A solid career choice for those who can

The state’s largest teachers union has a longstanding newsletter called The MEA Voice, whose new editor, Brenda Ortega, was recently a public schoolteacher. Ortega wrote a column for the April issue of the publication describing the feelings she had when her daughter said she was thinking about being an English teacher.

“I honestly didn’t mean to clutch my chest and gasp for air when she said it. I’m sure she interpreted my reaction as a not-so-subtle indication of my feelings about that idea, but she couldn’t be more wrong,” Ortega wrote.

Part of Ortega’s column bemoans the hardships of teaching, such as being “underpaid” and “underappreciated" and working in an environment that places too much emphasis on standardized test scores. Eventually, though, she comes around to realizing that she approves of her daughter's career choice.

ForTheRecord says: Like many challenging jobs, teaching has its own unique satisfactions to go with its frustrations. But Ortega’s own professional experience illustrates other reasons why so many regard it as an attractive career.

Before she left teaching at the Vandercook Lake Public School District and later went to work for the Michigan Education Association, Ortega was earning a salary of $50,675. The amount included a 4.1 percent raise from the $48,639 she was paid in the 2013-14 school year. The figures come from a state database of teacher salaries.

Vandercook Lake is in Jackson County, where the median household income is $45,452, according to U.S. Census Bureau.

The pay figures indicate that in 2013-14, Ortega was in the sixth tier of the union-negotiated pay scale and advanced to the seventh tier in 2014-15. Her LinkedIn account's public profile states that she spent four years, 11 months on the district’s payroll before leaving to work for the union. The district likely granted Ortega seniority credit for time spent teaching at other schools, which put her in a higher salary tier.

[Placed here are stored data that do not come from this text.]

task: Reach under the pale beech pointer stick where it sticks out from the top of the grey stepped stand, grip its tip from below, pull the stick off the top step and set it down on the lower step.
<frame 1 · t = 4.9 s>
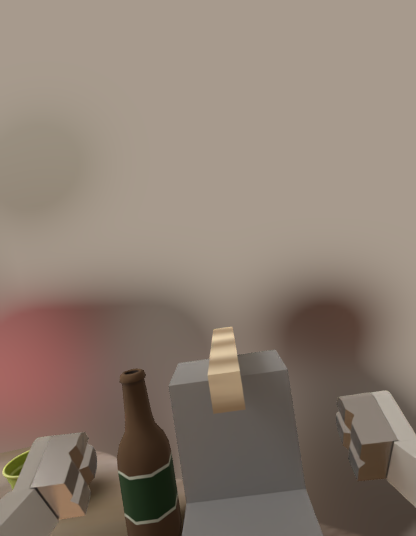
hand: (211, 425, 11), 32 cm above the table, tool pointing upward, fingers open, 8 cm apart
stick: (227, 373, 36), point 26 cm above the table, touching stand
plant pot: (41, 509, 60), on the table
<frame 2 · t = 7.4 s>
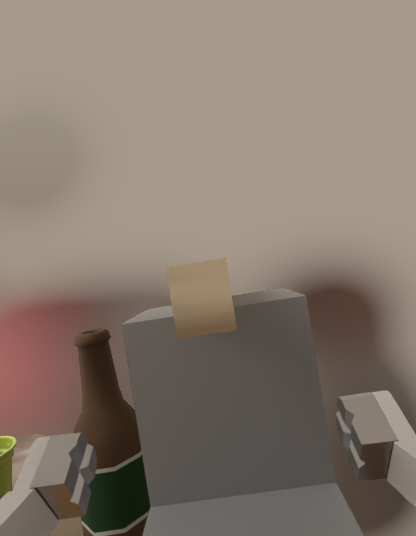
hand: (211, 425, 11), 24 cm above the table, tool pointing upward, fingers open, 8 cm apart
stick: (213, 307, 24), point 26 cm above the table, touching stand
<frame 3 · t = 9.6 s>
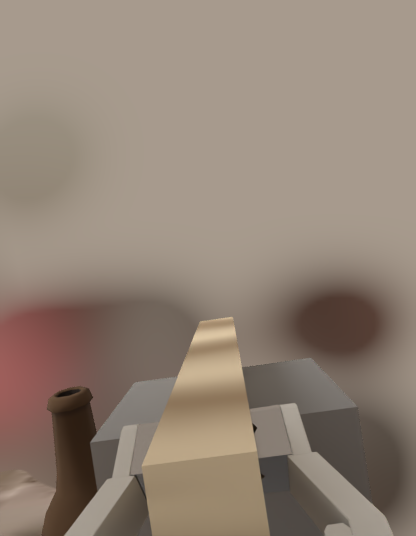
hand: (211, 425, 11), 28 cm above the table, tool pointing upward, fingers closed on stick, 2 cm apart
stick: (221, 410, 17), point 26 cm above the table, touching gripper, stand
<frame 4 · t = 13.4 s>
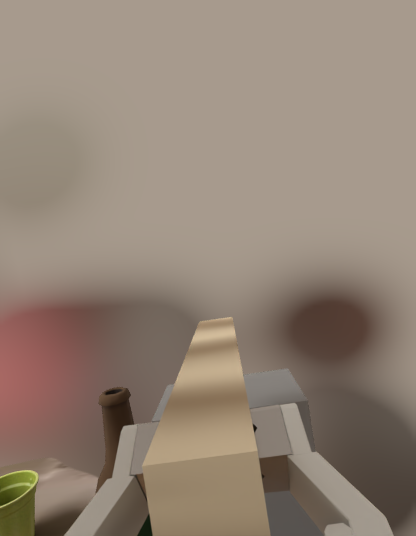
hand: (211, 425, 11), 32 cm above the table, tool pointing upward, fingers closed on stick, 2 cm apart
stick: (221, 410, 17), point 30 cm above the table, touching gripper
when the fingers open (18 cm above the table, at t = 17.5 s): stick drops 3 cm, resting on stand.
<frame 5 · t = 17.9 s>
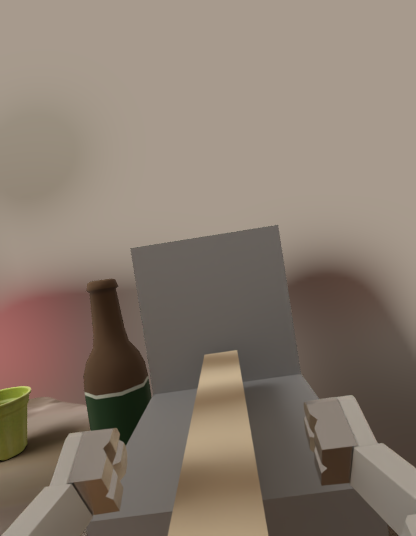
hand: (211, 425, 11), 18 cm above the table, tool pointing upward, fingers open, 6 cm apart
stick: (229, 462, 17), point 14 cm above the table, touching stand
plant pot: (5, 454, 54), on the table
beer bottle: (131, 471, 43), on the table
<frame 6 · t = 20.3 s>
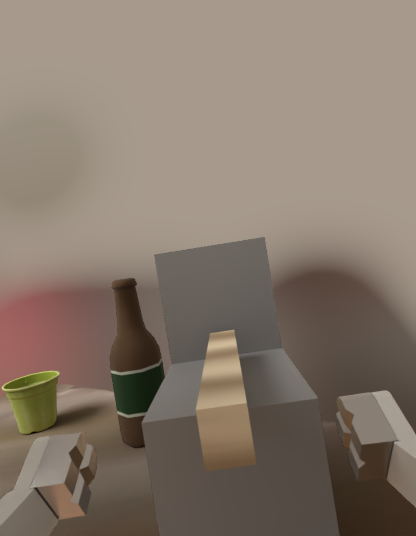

Teachers in Michigan generally work a 180-day calendar year. If Vandercook Lake teachers choose to do extra duties during the summer break, individuals can earn an additional $27 an hour on top of their base salary. There are many other ways teachers can add to their base pay by performing various functions.

Michigan public schools are also known for good fringe benefits. The Vandercook Lake teachers union contract includes full health insurance benefits with a $2,500 family deductible. The district has a "hard cap" plan, which means it covers all premium costs for employees until the costs exceed that cap, at which point the employees would cover the rest. The district also reimburses employees for the deductible.

Teaching in public schools also provides high levels of job security, with teachers insulated by a state teacher tenure law. A 2011 law was supposed to reform this by making it easier to fire incompetent teachers, but the lack of a truly meaningful teacher assessment regime makes it minimally effective.

If Ortega had the equivalent of 20 years of seniority at Vandercook Lake she would reach the top-of-scale salary of $61,641. If she acquired a master’s degree the amount would rise to $66,678. With 20 years of public school employment, Ortega would also be entitled to a state pension worth $18,492 plus health insurance at retirement age, and more for each additional year on the job. Teachers are also enrolled in the Social Security system.

We share Ortega’s approval of public school teaching as a sound career choice. Periodic reports of dozens of applicants for a single public school teacher opening suggest many young people have come to the same conclusion.